Start of Block

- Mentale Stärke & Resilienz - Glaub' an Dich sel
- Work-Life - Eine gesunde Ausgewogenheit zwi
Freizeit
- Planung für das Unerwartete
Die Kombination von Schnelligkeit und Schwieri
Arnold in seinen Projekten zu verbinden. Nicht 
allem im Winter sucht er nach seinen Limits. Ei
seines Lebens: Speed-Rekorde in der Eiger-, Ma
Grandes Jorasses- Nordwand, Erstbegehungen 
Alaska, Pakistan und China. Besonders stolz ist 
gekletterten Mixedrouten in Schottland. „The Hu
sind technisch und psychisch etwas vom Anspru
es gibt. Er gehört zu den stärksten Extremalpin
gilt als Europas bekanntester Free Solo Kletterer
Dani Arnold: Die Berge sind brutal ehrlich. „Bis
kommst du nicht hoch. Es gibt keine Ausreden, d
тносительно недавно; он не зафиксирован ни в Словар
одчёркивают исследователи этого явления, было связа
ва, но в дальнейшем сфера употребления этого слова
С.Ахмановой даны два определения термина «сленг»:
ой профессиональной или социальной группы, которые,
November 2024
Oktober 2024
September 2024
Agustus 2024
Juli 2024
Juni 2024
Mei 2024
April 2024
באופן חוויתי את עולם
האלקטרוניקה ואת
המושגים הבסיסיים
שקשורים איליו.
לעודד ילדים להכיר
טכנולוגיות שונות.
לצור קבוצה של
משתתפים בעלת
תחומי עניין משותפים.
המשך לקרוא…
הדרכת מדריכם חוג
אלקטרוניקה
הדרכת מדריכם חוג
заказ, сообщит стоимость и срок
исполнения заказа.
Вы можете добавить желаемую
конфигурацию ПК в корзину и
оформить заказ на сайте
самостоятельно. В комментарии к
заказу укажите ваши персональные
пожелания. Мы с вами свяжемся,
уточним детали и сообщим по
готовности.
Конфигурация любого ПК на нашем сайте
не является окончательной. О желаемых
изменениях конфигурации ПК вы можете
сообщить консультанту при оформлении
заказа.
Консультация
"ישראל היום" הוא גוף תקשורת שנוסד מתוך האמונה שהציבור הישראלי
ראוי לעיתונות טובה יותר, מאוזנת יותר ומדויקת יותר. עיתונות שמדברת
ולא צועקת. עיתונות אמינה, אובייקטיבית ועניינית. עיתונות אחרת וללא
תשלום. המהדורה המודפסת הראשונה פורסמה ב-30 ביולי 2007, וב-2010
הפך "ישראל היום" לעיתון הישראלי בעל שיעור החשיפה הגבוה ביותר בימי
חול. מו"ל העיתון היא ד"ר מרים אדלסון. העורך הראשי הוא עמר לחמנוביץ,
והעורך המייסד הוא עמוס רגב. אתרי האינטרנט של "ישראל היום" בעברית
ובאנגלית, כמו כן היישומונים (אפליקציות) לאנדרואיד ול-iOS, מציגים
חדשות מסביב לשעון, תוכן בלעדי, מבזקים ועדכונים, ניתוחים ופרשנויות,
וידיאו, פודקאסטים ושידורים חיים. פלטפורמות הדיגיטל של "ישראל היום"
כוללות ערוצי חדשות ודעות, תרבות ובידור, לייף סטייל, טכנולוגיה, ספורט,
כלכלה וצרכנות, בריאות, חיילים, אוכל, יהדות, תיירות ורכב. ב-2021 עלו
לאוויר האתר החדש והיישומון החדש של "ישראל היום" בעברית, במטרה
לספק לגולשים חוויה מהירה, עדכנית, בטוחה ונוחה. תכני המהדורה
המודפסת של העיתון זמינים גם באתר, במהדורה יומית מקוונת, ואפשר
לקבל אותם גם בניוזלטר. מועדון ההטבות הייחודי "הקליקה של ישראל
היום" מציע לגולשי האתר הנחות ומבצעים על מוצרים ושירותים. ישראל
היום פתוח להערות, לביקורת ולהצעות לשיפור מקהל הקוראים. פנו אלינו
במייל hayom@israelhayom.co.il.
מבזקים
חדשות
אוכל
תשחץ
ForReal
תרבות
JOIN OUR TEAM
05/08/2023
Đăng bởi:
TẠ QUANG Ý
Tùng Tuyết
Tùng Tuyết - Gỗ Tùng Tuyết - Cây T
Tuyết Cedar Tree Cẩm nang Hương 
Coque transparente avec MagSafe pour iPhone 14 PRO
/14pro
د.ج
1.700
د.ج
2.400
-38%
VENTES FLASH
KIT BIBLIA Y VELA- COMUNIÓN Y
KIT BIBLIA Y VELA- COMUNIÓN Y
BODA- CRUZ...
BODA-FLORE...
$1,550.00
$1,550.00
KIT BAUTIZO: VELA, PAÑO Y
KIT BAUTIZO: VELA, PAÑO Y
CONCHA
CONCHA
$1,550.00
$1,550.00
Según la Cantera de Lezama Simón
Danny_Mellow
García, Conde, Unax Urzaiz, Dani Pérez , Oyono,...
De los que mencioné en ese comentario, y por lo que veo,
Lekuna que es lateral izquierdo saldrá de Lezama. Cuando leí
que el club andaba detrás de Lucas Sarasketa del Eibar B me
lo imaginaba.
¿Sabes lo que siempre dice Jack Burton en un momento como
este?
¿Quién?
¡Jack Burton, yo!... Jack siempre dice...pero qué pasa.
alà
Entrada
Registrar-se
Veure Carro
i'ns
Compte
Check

End of Block

▸ To do:
Hand back the listing exactly. Include every line.

▸ Answer to the exercise:
- Mentale Stärke & Resilienz - Glaub' an Dich sel
- Work-Life - Eine gesunde Ausgewogenheit zwi
Freizeit
- Planung für das Unerwartete
Die Kombination von Schnelligkeit und Schwieri
Arnold in seinen Projekten zu verbinden. Nicht 
allem im Winter sucht er nach seinen Limits. Ei
seines Lebens: Speed-Rekorde in der Eiger-, Ma
Grandes Jorasses- Nordwand, Erstbegehungen 
Alaska, Pakistan und China. Besonders stolz ist 
gekletterten Mixedrouten in Schottland. „The Hu
sind technisch und psychisch etwas vom Anspru
es gibt. Er gehört zu den stärksten Extremalpin
gilt als Europas bekanntester Free Solo Kletterer
Dani Arnold: Die Berge sind brutal ehrlich. „Bis
kommst du nicht hoch. Es gibt keine Ausreden, d
тносительно недавно; он не зафиксирован ни в Словар
одчёркивают исследователи этого явления, было связа
ва, но в дальнейшем сфера употребления этого слова
С.Ахмановой даны два определения термина «сленг»:
ой профессиональной или социальной группы, которые,
November 2024
Oktober 2024
September 2024
Agustus 2024
Juli 2024
Juni 2024
Mei 2024
April 2024
באופן חוויתי את עולם
האלקטרוניקה ואת
המושגים הבסיסיים
שקשורים איליו.
לעודד ילדים להכיר
טכנולוגיות שונות.
לצור קבוצה של
משתתפים בעלת
תחומי עניין משותפים.
המשך לקרוא…
הדרכת מדריכם חוג
אלקטרוניקה
הדרכת מדריכם חוג
заказ, сообщит стоимость и срок
исполнения заказа.
Вы можете добавить желаемую
конфигурацию ПК в корзину и
оформить заказ на сайте
самостоятельно. В комментарии к
заказу укажите ваши персональные
пожелания. Мы с вами свяжемся,
уточним детали и сообщим по
готовности.
Конфигурация любого ПК на нашем сайте
не является окончательной. О желаемых
изменениях конфигурации ПК вы можете
сообщить консультанту при оформлении
заказа.
Консультация
"ישראל היום" הוא גוף תקשורת שנוסד מתוך האמונה שהציבור הישראלי
ראוי לעיתונות טובה יותר, מאוזנת יותר ומדויקת יותר. עיתונות שמדברת
ולא צועקת. עיתונות אמינה, אובייקטיבית ועניינית. עיתונות אחרת וללא
תשלום. המהדורה המודפסת הראשונה פורסמה ב-30 ביולי 2007, וב-2010
הפך "ישראל היום" לעיתון הישראלי בעל שיעור החשיפה הגבוה ביותר בימי
חול. מו"ל העיתון היא ד"ר מרים אדלסון. העורך הראשי הוא עמר לחמנוביץ,
והעורך המייסד הוא עמוס רגב. אתרי האינטרנט של "ישראל היום" בעברית
ובאנגלית, כמו כן היישומונים (אפליקציות) לאנדרואיד ול-iOS, מציגים
חדשות מסביב לשעון, תוכן בלעדי, מבזקים ועדכונים, ניתוחים ופרשנויות,
וידיאו, פודקאסטים ושידורים חיים. פלטפורמות הדיגיטל של "ישראל היום"
כוללות ערוצי חדשות ודעות, תרבות ובידור, לייף סטייל, טכנולוגיה, ספורט,
כלכלה וצרכנות, בריאות, חיילים, אוכל, יהדות, תיירות ורכב. ב-2021 עלו
לאוויר האתר החדש והיישומון החדש של "ישראל היום" בעברית, במטרה
לספק לגולשים חוויה מהירה, עדכנית, בטוחה ונוחה. תכני המהדורה
המודפסת של העיתון זמינים גם באתר, במהדורה יומית מקוונת, ואפשר
לקבל אותם גם בניוזלטר. מועדון ההטבות הייחודי "הקליקה של ישראל
היום" מציע לגולשי האתר הנחות ומבצעים על מוצרים ושירותים. ישראל
היום פתוח להערות, לביקורת ולהצעות לשיפור מקהל הקוראים. פנו אלינו
במייל hayom@israelhayom.co.il.
מבזקים
חדשות
אוכל
תשחץ
ForReal
תרבות
JOIN OUR TEAM
05/08/2023
Đăng bởi:
TẠ QUANG Ý
Tùng Tuyết
Tùng Tuyết - Gỗ Tùng Tuyết - Cây T
Tuyết Cedar Tree Cẩm nang Hương 
Coque transparente avec MagSafe pour iPhone 14 PRO
/14pro
د.ج
1.700
د.ج
2.400
-38%
VENTES FLASH
KIT BIBLIA Y VELA- COMUNIÓN Y
KIT BIBLIA Y VELA- COMUNIÓN Y
BODA- CRUZ...
BODA-FLORE...
$1,550.00
$1,550.00
KIT BAUTIZO: VELA, PAÑO Y
KIT BAUTIZO: VELA, PAÑO Y
CONCHA
CONCHA
$1,550.00
$1,550.00
Según la Cantera de Lezama Simón
Danny_Mellow
García, Conde, Unax Urzaiz, Dani Pérez , Oyono,...
De los que mencioné en ese comentario, y por lo que veo,
Lekuna que es lateral izquierdo saldrá de Lezama. Cuando leí
que el club andaba detrás de Lucas Sarasketa del Eibar B me
lo imaginaba.
¿Sabes lo que siempre dice Jack Burton en un momento como
este?
¿Quién?
¡Jack Burton, yo!... Jack siempre dice...pero qué pasa.
alà
Entrada
Registrar-se
Veure Carro
i'ns
Compte
Check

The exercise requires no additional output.